Work item ::
In your answer, reproduce exactly the lines from the beginning of the listing below through the one containing "The following 4", and only those lines.

Data for processing ::
___

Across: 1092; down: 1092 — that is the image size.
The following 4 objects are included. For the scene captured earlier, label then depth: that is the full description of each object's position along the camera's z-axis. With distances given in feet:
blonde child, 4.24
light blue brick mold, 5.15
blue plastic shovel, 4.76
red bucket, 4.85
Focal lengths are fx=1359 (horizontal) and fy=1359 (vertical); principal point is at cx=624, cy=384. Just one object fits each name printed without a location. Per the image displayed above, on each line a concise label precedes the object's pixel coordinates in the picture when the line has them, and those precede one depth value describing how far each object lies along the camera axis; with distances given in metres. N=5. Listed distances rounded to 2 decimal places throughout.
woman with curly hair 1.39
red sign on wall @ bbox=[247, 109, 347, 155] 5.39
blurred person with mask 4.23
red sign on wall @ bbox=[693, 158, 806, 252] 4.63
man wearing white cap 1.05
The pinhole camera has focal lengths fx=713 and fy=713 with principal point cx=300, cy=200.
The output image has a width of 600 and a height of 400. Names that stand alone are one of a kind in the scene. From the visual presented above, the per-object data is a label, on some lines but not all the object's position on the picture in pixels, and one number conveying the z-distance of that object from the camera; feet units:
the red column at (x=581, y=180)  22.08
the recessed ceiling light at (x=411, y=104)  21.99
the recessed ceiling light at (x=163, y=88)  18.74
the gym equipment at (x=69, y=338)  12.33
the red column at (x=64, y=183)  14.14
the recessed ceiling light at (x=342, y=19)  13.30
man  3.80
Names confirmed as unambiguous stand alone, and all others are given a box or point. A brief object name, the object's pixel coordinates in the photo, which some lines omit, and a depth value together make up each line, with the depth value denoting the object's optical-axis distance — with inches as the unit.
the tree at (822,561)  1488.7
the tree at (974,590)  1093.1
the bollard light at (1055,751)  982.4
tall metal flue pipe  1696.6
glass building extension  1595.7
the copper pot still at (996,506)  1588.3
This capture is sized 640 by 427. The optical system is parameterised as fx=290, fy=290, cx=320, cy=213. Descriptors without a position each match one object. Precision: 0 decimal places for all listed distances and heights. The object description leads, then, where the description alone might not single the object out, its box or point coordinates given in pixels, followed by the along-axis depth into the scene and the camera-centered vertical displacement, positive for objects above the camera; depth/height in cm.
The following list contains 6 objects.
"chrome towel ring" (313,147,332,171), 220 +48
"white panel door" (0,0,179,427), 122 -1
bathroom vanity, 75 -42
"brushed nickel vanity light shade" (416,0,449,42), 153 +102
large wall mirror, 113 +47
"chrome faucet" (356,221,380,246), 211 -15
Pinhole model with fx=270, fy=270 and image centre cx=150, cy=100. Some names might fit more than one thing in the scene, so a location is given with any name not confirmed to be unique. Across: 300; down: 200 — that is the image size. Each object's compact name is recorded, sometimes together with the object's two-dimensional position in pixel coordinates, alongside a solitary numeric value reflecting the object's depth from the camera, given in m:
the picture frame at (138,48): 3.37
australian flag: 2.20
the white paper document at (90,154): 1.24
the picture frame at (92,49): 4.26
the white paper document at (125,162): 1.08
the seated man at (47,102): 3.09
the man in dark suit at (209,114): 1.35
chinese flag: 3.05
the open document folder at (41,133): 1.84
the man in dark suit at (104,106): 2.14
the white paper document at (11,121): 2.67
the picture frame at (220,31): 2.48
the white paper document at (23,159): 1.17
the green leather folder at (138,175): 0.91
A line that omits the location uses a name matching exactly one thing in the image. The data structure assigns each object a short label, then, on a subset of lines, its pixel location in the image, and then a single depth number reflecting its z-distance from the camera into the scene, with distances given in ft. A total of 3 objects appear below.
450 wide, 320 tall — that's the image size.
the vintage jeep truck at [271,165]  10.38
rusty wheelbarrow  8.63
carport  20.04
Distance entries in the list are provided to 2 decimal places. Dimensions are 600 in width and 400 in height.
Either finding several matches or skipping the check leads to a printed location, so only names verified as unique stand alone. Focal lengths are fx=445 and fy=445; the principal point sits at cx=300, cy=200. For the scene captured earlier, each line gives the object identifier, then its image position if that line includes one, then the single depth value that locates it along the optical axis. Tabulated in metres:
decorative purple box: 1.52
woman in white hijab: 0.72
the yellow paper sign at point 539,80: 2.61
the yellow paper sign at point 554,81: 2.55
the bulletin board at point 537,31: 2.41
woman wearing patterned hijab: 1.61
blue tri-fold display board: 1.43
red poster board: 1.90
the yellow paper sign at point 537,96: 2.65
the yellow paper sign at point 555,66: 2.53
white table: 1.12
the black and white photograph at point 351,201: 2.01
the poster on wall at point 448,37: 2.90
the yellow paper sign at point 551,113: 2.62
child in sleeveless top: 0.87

___

Expected answer ::
Across: 1092; down: 1092 — that is the image size.
The following 4 objects are included. For the scene captured earlier, label then depth: that is the full description of each object's position along the camera's z-axis. With distances given in feet:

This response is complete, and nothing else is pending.